• Work order: If an entry holds a picture, leave that picture out; copy everything else exactly.

• Given records:
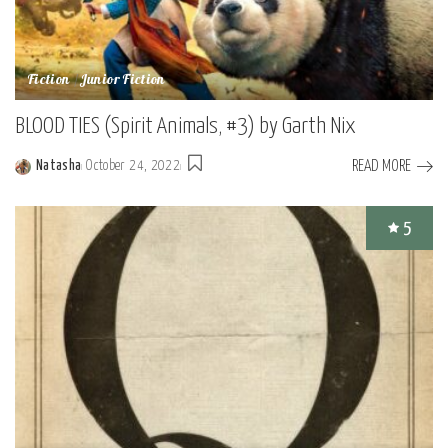
Fiction
Junior Fiction
BLOOD TIES (Spirit Animals, #3) by Garth Nix
READ MORE
Natasha
October 24, 2022
Posted
by
5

• Output for this exercise:
Fiction
Junior Fiction
BLOOD TIES (Spirit Animals, #3) by Garth Nix
READ MORE
Natasha
October 24, 2022
Posted
by
5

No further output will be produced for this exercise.